The detection result includes three key fields: `blocked` (whether intercepted), `reasons` (list of interception reasons), and `sanitized_prompt` (sanitized prompt), providing complete information for subsequent processing.

## 3. Batch Detection Support (batch_inspect)

For scenarios requiring processing of multiple inputs, the project provides a batch detection interface, maintaining deterministic detection behavior while improving processing efficiency.
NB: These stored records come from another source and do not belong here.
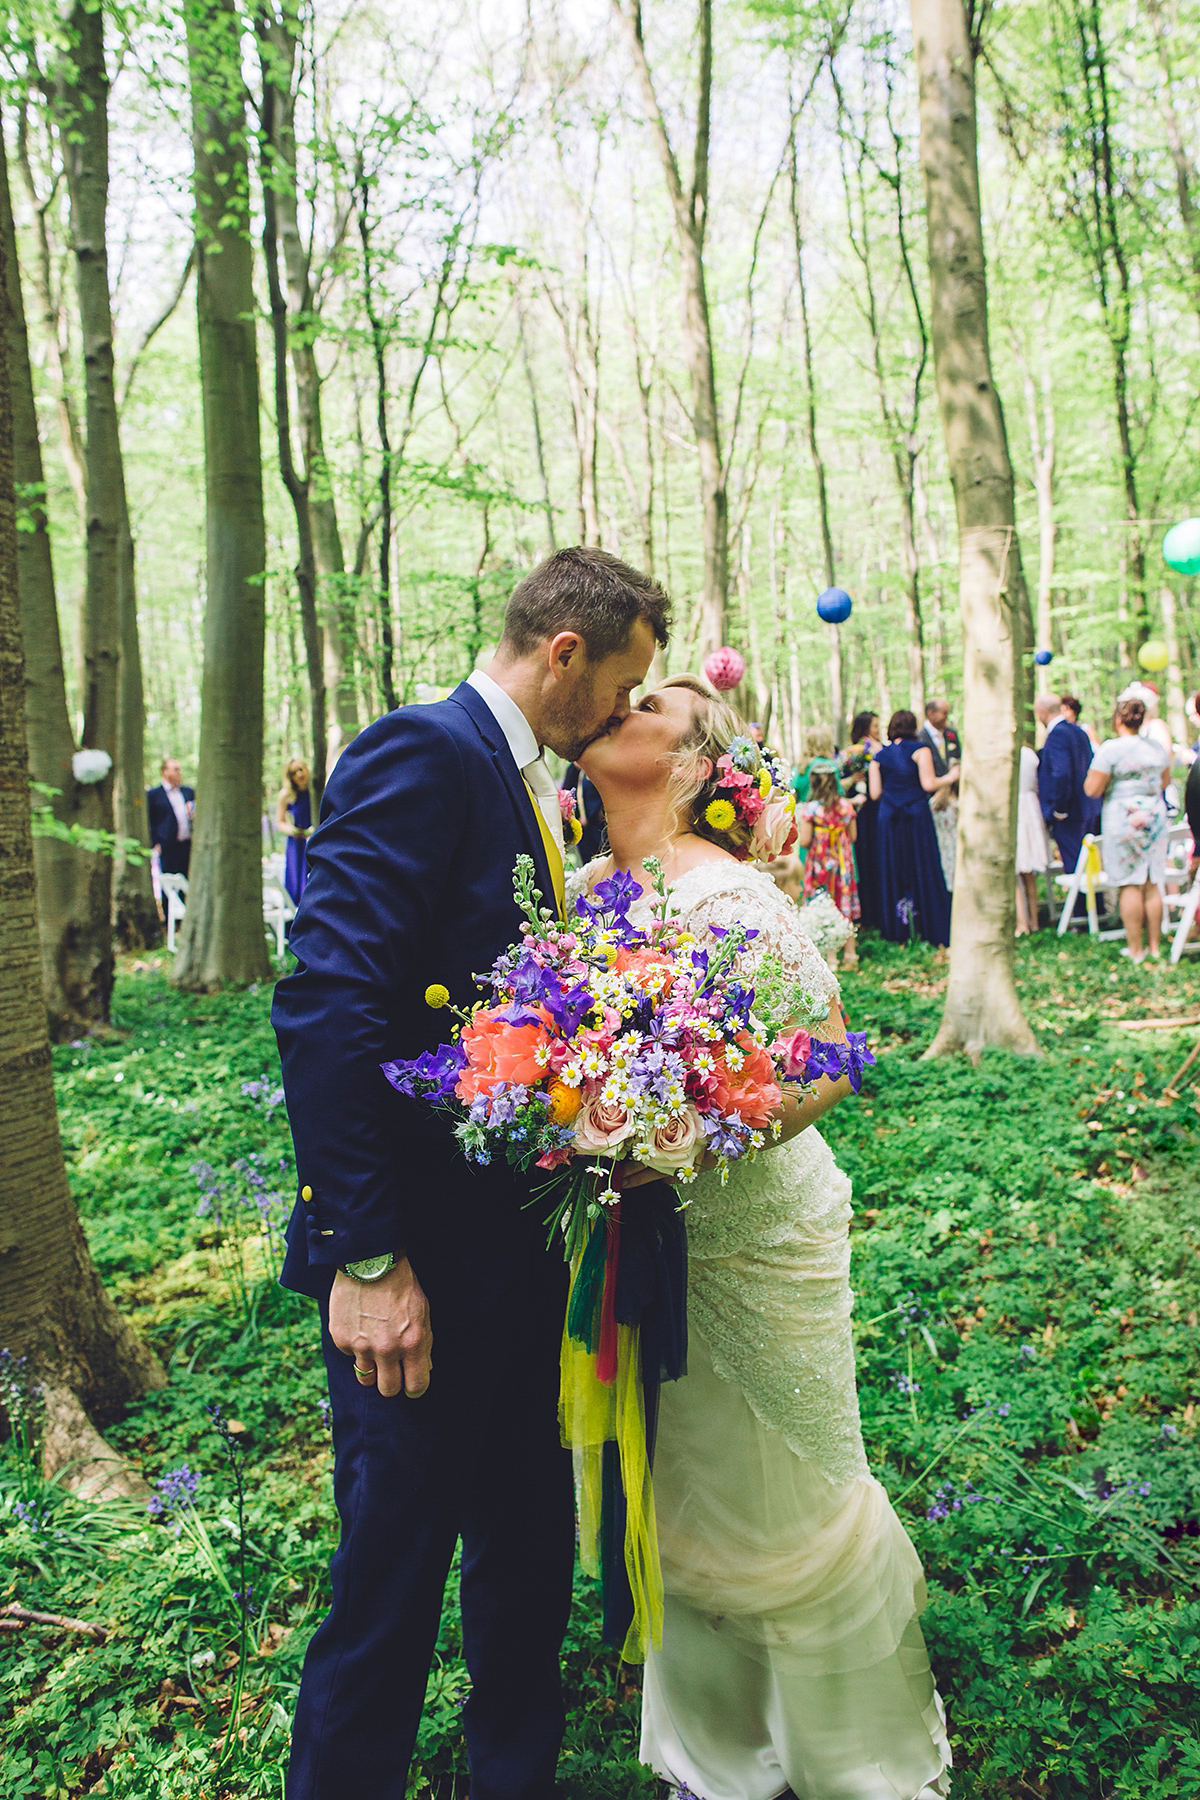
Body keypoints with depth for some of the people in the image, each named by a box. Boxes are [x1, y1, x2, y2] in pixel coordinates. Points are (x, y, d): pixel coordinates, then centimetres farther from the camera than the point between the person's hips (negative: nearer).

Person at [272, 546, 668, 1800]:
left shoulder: (535, 787, 12)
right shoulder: (420, 756, -16)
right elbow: (326, 1004, -25)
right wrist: (365, 1259, -24)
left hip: (525, 1247, 9)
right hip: (423, 1262, -9)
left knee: (531, 1552, 23)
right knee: (392, 1582, 7)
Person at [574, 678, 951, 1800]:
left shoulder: (727, 898, -21)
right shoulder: (585, 888, 1)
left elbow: (828, 1065, -22)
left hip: (751, 1235, -6)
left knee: (784, 1506, 10)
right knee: (682, 1507, 18)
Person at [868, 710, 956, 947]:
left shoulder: (879, 756, 7)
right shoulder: (920, 749, -3)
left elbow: (875, 793, 3)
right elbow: (929, 784, -11)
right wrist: (950, 777, 7)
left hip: (889, 818, 3)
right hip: (917, 816, -3)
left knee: (893, 873, 8)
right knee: (924, 871, 4)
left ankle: (898, 933, 9)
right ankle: (929, 930, 5)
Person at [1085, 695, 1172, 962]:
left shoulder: (1110, 749, -12)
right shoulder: (1156, 747, 6)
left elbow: (1093, 790, -13)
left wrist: (1093, 773, 7)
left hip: (1124, 819, -5)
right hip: (1155, 816, 5)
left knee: (1131, 885, 0)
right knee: (1153, 885, 10)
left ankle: (1135, 950, 3)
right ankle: (1155, 946, 16)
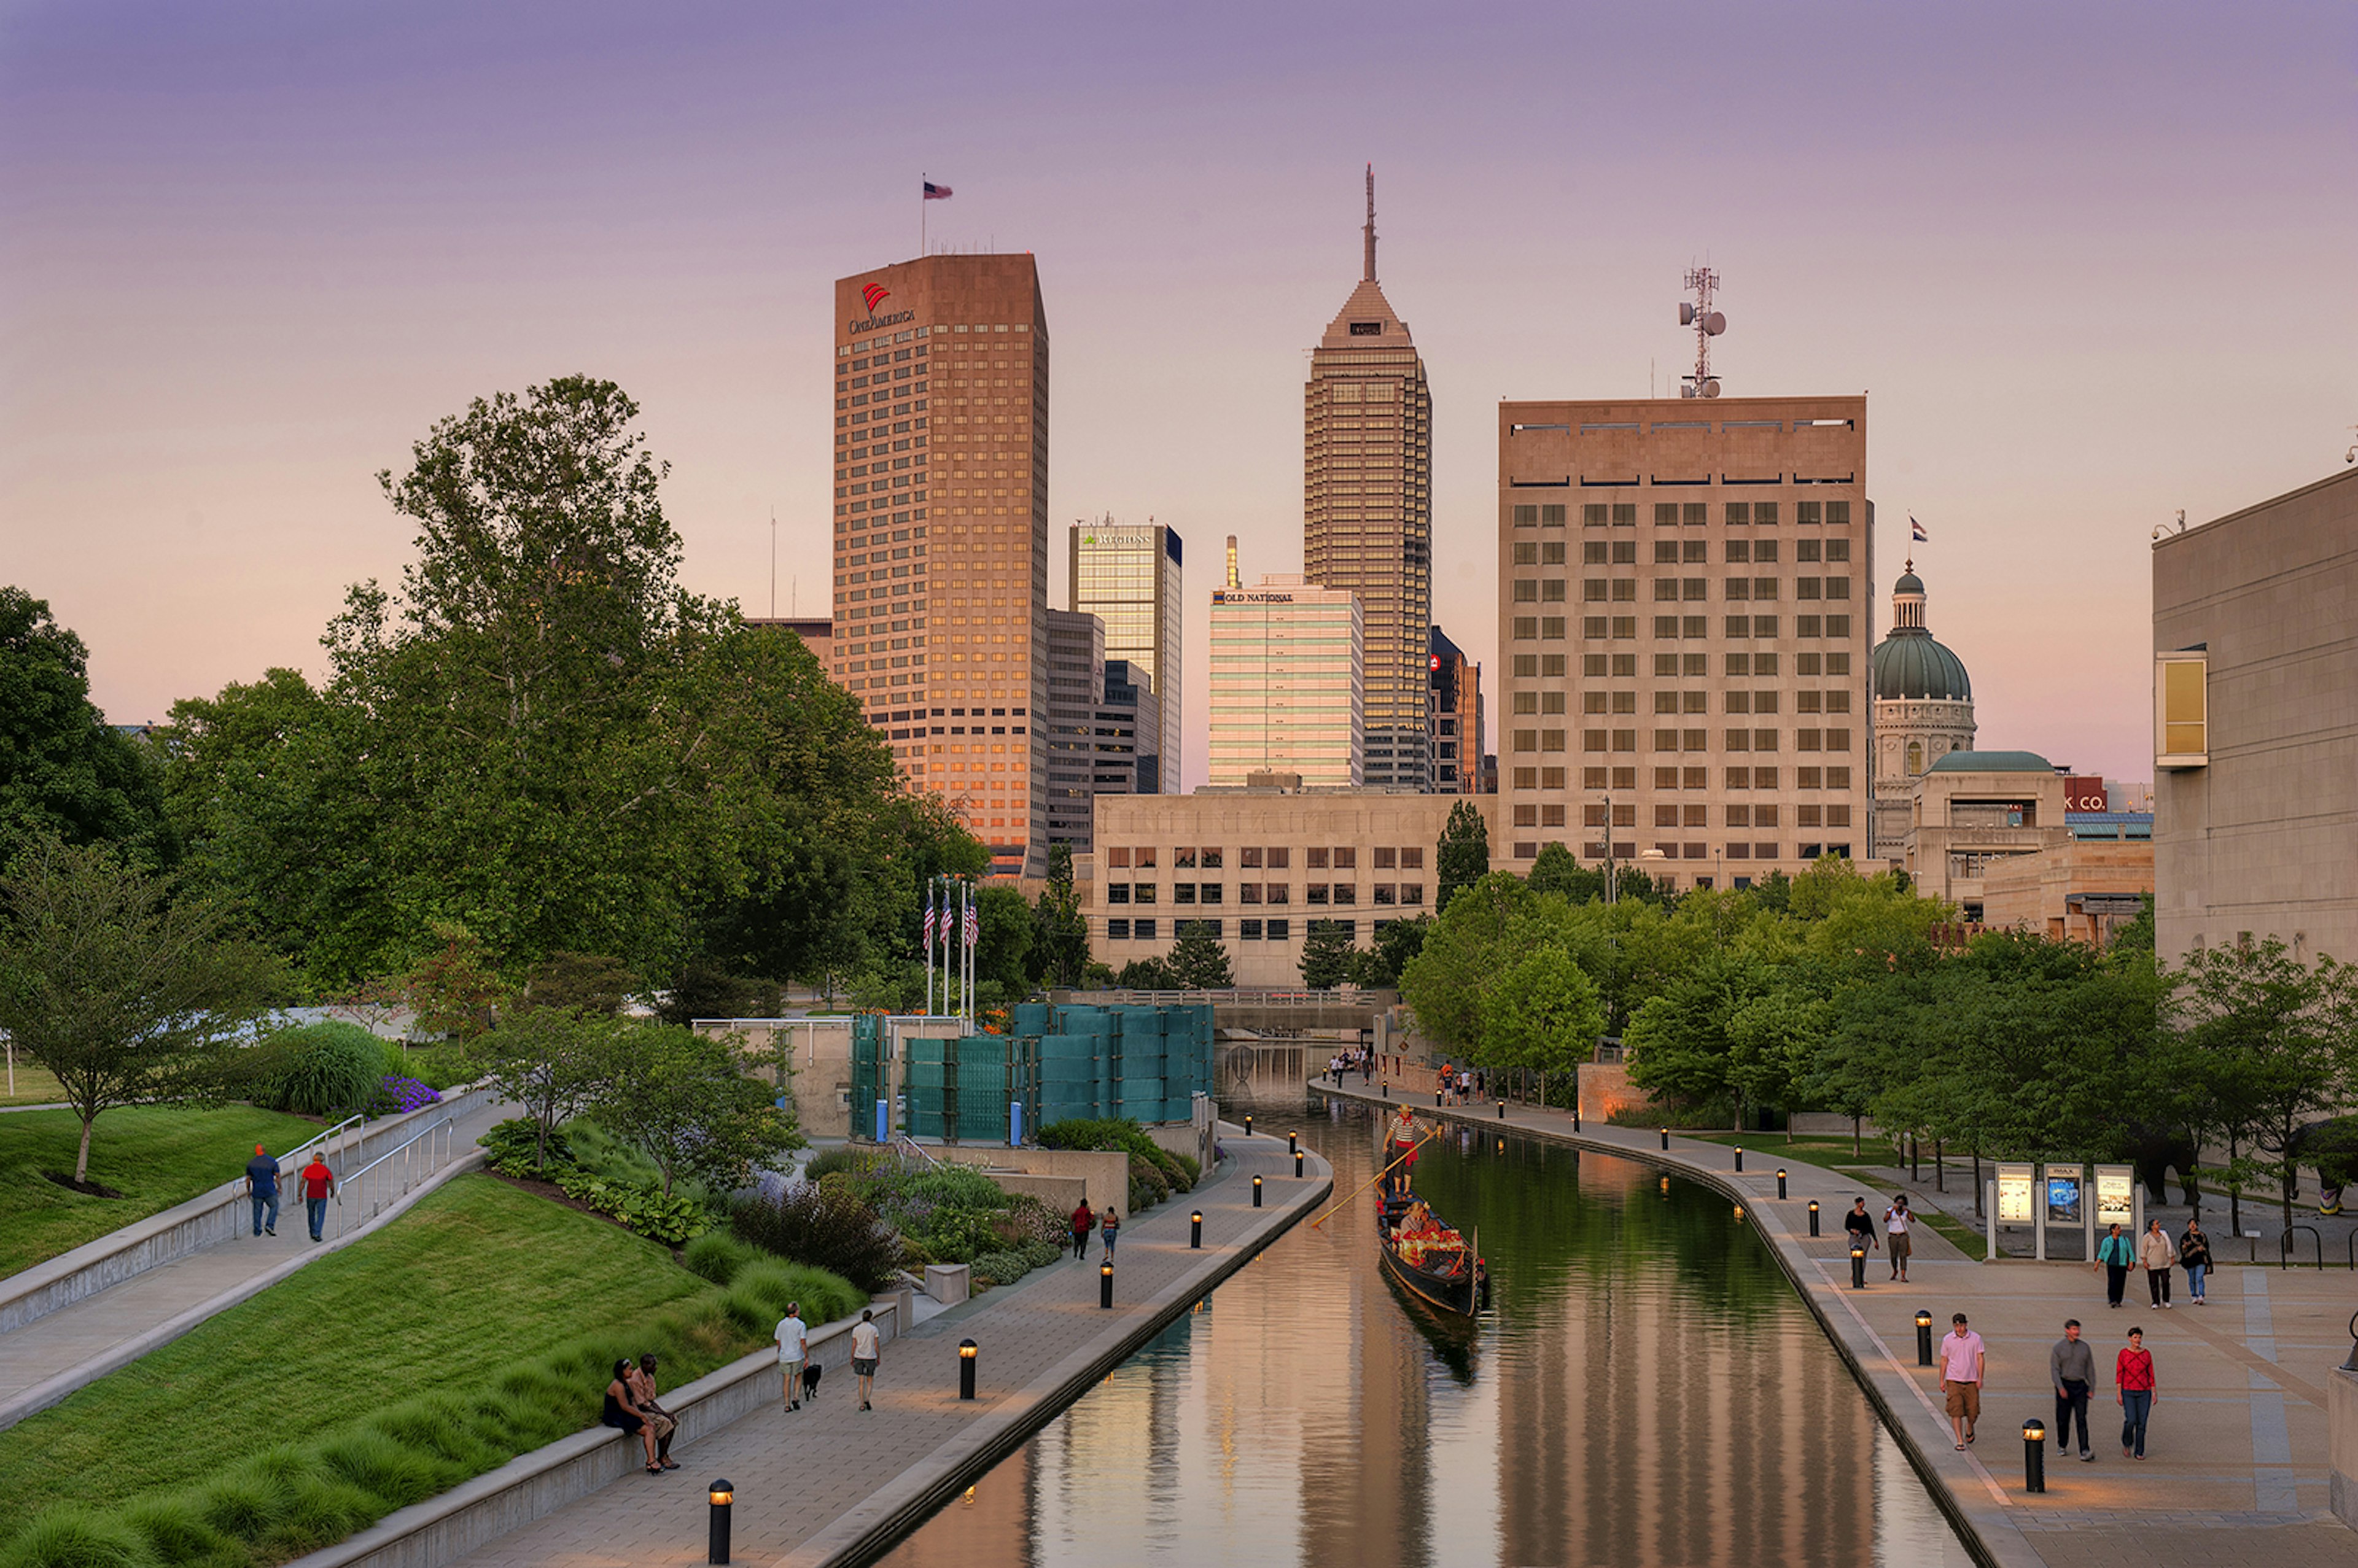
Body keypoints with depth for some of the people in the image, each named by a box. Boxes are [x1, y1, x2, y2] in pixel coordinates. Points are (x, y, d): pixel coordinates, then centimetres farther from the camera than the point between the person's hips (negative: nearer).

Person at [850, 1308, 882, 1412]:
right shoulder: (874, 1329, -6)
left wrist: (852, 1358, 9)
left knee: (861, 1382, 7)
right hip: (870, 1358, -2)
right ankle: (867, 1399, -10)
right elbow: (877, 1345, -4)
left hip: (859, 1358, 2)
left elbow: (854, 1345, 1)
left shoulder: (856, 1329, -1)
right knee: (870, 1381, 11)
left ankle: (862, 1404, 4)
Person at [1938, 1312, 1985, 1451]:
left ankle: (1969, 1429, 38)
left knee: (1973, 1411, 5)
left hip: (1971, 1381, 1)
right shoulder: (1948, 1340, 0)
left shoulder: (1976, 1339, -1)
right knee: (1956, 1411, -12)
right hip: (1954, 1381, -1)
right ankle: (1960, 1441, -10)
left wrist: (1980, 1378, -6)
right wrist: (1942, 1381, 7)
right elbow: (1944, 1360, 7)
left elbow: (1980, 1358, 1)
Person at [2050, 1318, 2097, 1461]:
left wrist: (2091, 1389, 8)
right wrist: (2060, 1388, -17)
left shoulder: (2084, 1347, 6)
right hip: (2064, 1384, -1)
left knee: (2082, 1418, -9)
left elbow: (2090, 1369, 12)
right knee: (2063, 1418, 6)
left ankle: (2085, 1452, -15)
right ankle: (2062, 1446, 27)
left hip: (2080, 1386, 1)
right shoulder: (2059, 1347, -2)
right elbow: (2054, 1369, -6)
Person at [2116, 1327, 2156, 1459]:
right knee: (2131, 1420, -14)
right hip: (2128, 1392, -2)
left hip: (2144, 1393, 2)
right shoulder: (2123, 1354, -2)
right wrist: (2119, 1394, -8)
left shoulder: (2147, 1354, 4)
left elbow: (2151, 1375, 7)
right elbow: (2119, 1375, -3)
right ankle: (2127, 1444, 14)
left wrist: (2154, 1393, 2)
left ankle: (2139, 1452, 11)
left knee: (2142, 1423, 0)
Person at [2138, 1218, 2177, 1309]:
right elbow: (2143, 1249, 0)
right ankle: (2156, 1302, 7)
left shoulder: (2164, 1234, 8)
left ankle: (2166, 1301, 11)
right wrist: (2144, 1261, -7)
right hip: (2152, 1264, -3)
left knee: (2166, 1282, -3)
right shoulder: (2147, 1237, -2)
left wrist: (2172, 1257, 14)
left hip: (2164, 1263, 3)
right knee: (2154, 1284, -1)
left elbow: (2169, 1246, 16)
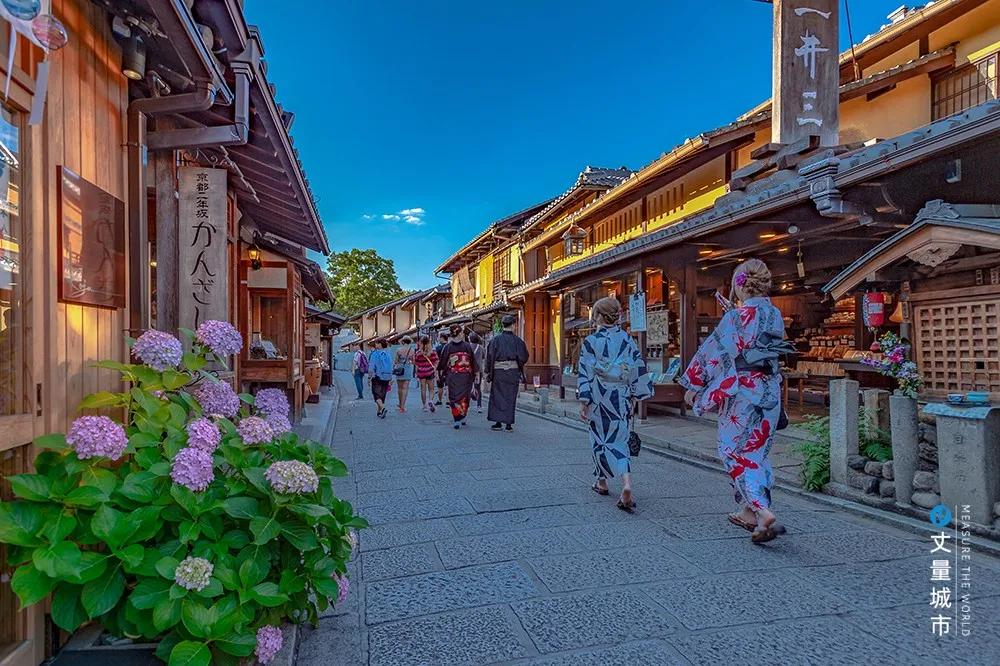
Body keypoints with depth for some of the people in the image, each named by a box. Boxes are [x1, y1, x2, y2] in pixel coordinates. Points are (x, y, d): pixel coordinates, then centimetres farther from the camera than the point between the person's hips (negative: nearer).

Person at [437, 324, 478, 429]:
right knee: (464, 397, 13)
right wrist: (476, 374, 9)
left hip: (452, 376, -1)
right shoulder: (468, 346, -3)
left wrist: (441, 373, 16)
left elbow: (442, 362, 4)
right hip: (466, 376, 1)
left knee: (454, 397, 2)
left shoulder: (447, 347, -3)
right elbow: (474, 362, 1)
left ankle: (457, 420, -5)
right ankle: (462, 417, 21)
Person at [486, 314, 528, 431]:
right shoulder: (517, 340, -3)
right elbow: (523, 357, -2)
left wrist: (488, 372, 0)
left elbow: (490, 356, -6)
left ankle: (498, 422, 7)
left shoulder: (495, 340, -3)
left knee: (497, 397, 9)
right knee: (510, 397, 7)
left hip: (498, 372, 0)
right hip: (513, 372, 0)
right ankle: (509, 424, 8)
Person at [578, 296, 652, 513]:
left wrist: (583, 402, -6)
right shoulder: (627, 340, 2)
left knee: (602, 440, 13)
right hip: (622, 399, 3)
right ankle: (626, 482, -13)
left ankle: (602, 483, 26)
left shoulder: (590, 342, -9)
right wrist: (635, 396, 13)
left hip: (600, 399, -3)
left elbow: (585, 374, -10)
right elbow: (639, 370, 4)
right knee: (619, 440, 7)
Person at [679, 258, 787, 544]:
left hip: (741, 393, -7)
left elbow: (712, 352, -11)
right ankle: (748, 512, 26)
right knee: (756, 452, 15)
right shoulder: (775, 316, 6)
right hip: (770, 392, 7)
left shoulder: (735, 317, -14)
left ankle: (763, 513, -13)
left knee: (736, 452, 1)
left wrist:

## Technical Implementation Features

The project is implemented in Python with a clear and concise code structure:

- `src/guardrails.py`: Core guardrail logic and decision model
- `tests/test_prompt_injection.py`: Repeatable prompt security test cases
- `.github/workflows/ci.yml`: Continuous integration pipeline

The design philosophy emphasizes **transparency and testability**. Detection rules are based on explicit pattern matching rather than black-box models, which makes security behavior understandable, auditable, and verifiable.

## Test Coverage and Verification

The project has established a pytest-based testing framework, currently covering:

- Desensitization of obvious key-like strings
- Safe passage of normal prompts
- Detection of instruction override language
- Identification of tool abuse language

This test-driven approach ensures the predictability of guardrail behavior and provides regression protection for subsequent iterations.